Segment Open

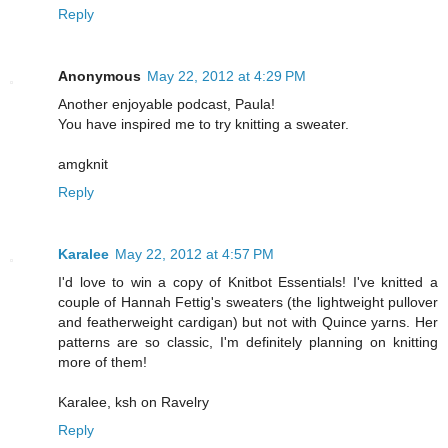
Reply
Anonymous
May 22, 2012 at 4:29 PM
Another enjoyable podcast, Paula!
You have inspired me to try knitting a sweater.
amgknit
Reply
Karalee
May 22, 2012 at 4:57 PM
I'd love to win a copy of Knitbot Essentials! I've knitted a
couple of Hannah Fettig's sweaters (the lightweight pullover
and featherweight cardigan) but not with Quince yarns. Her
patterns are so classic, I'm definitely planning on knitting
more of them!
Karalee, ksh on Ravelry
Reply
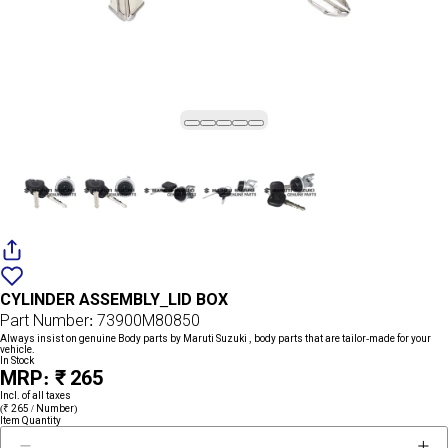
Add
{name}
to
CYLINDER ASSEMBLY_LID BOX
wishlist
Part Number: 73900M80850
Always insist on genuine Body parts by Maruti Suzuki , body parts that are tailor-made for your
vehicle.
In Stock
MRP: ₹ 265
Incl. of all taxes
(₹ 265 / Number)
Item Quantity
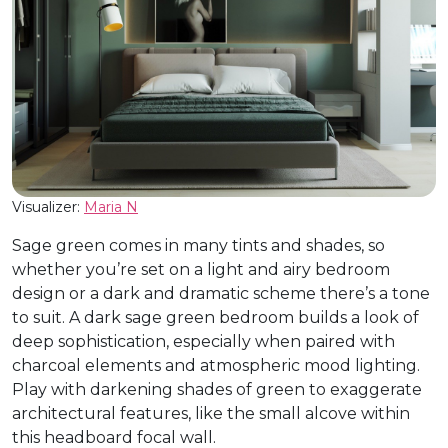
Visualizer:
Maria N
Sage green comes in many tints and shades, so
whether you’re set on a light and airy bedroom
design or a dark and dramatic scheme there’s a tone
to suit. A dark sage green bedroom builds a look of
deep sophistication, especially when paired with
charcoal elements and atmospheric mood lighting.
Play with darkening shades of green to exaggerate
architectural features, like the small alcove within
this headboard focal wall.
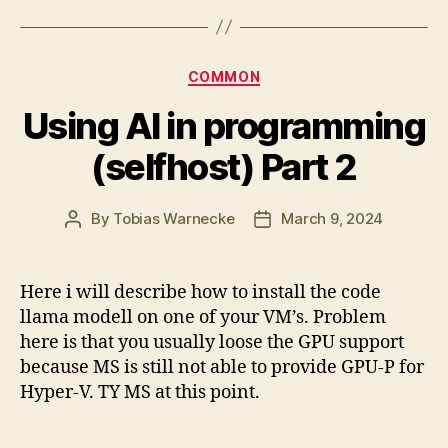
Categories
COMMON
Using AI in programming
(selfhost) Part 2
By
Tobias Warnecke
March 9, 2024
Post
Post
author
date
Here i will describe how to install the code
llama modell on one of your VM’s. Problem
here is that you usually loose the GPU support
because MS is still not able to provide GPU-P for
Hyper-V. TY MS at this point.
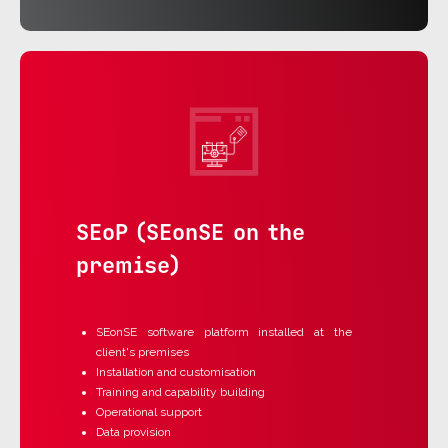
SEoP (SEonSE on the
premise)
SEonSE software platform installed at the
client's premises
Installation and customisation
Training and capability building
Operational support
Data provision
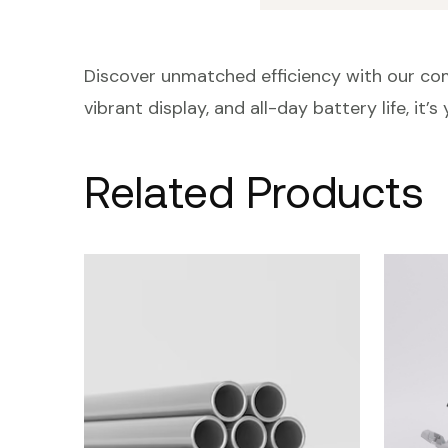
Discover unmatched efficiency with our com
vibrant display, and all-day battery life, it’
Related Products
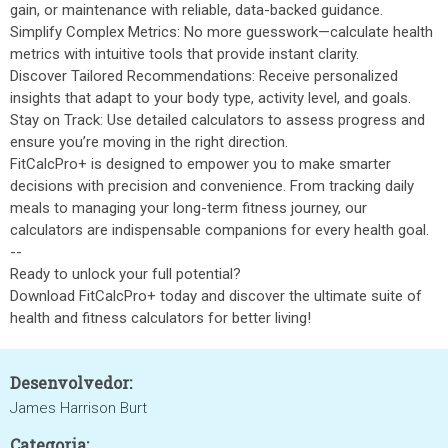
gain, or maintenance with reliable, data-backed guidance.
Simplify Complex Metrics: No more guesswork—calculate health
metrics with intuitive tools that provide instant clarity.
Discover Tailored Recommendations: Receive personalized
insights that adapt to your body type, activity level, and goals.
Stay on Track: Use detailed calculators to assess progress and
ensure you’re moving in the right direction.
FitCalcPro+ is designed to empower you to make smarter
decisions with precision and convenience. From tracking daily
meals to managing your long-term fitness journey, our
calculators are indispensable companions for every health goal.
--
Ready to unlock your full potential?
Download FitCalcPro+ today and discover the ultimate suite of
health and fitness calculators for better living!
Desenvolvedor:
James Harrison Burt
Categoria:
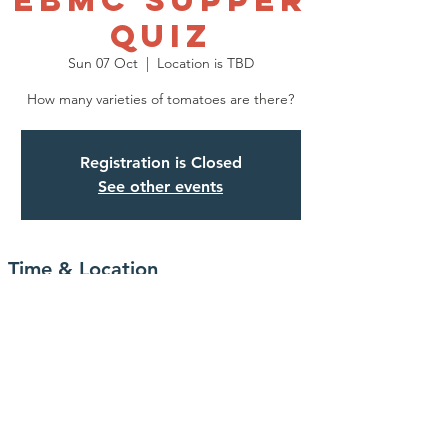
EBMC SUPPER
QUIZ
Sun 07 Oct
  |  
Location is TBD
How many varieties of tomatoes are there?
Registration is Closed
See other events
Time & Location
07 Oct 2018, 19:00 – 22:30
Location is TBD
Share This Event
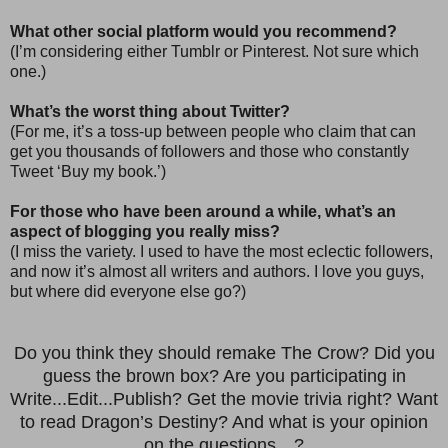
What other social platform would you recommend?
(I’m considering either Tumblr or Pinterest. Not sure which
one.)
What’s the worst thing about Twitter?
(For me, it’s a toss-up between people who claim that can
get you thousands of followers and those who constantly
Tweet ‘Buy my book.’)
For those who have been around a while, what’s an
aspect of blogging you really miss?
(I miss the variety. I used to have the most eclectic followers,
and now it’s almost all writers and authors. I love you guys,
but where did everyone else go?)
Do you think they should remake The Crow? Did you
guess the brown box? Are you participating in
Write...Edit...Publish? Get the movie trivia right? Want
to read Dragon’s Destiny? And what is your opinion
on the questions…?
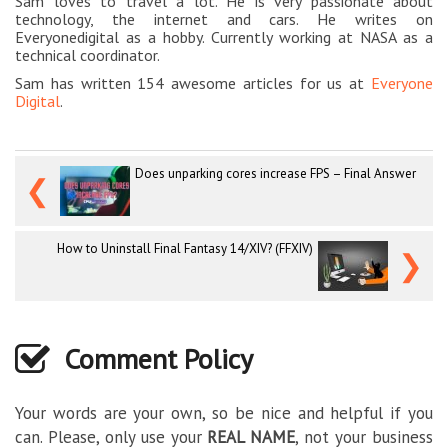
Sam loves to travel a lot. He is very passionate about
technology, the internet and cars. He writes on
Everyonedigital as a hobby. Currently working at NASA as a
technical coordinator.
Sam has written 154 awesome articles for us at
Everyone
Digital
.
Does unparking cores increase FPS – Final Answer
❮
How to Uninstall Final Fantasy 14/XIV? (FFXIV)
❯
Comment Policy
Your words are your own, so be nice and helpful if you
can. Please, only use your
REAL NAME
, not your business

Segment Closed

Print the data exactly, from its first line to the line containing "Part Number: 73900M80850", both included. Omit the pictures.

* [The answer]:
Reply
Anonymous
May 22, 2012 at 4:29 PM
Another enjoyable podcast, Paula!
You have inspired me to try knitting a sweater.
amgknit
Reply
Karalee
May 22, 2012 at 4:57 PM
I'd love to win a copy of Knitbot Essentials! I've knitted a
couple of Hannah Fettig's sweaters (the lightweight pullover
and featherweight cardigan) but not with Quince yarns. Her
patterns are so classic, I'm definitely planning on knitting
more of them!
Karalee, ksh on Ravelry
Reply
Add
{name}
to
CYLINDER ASSEMBLY_LID BOX
wishlist
Part Number: 73900M80850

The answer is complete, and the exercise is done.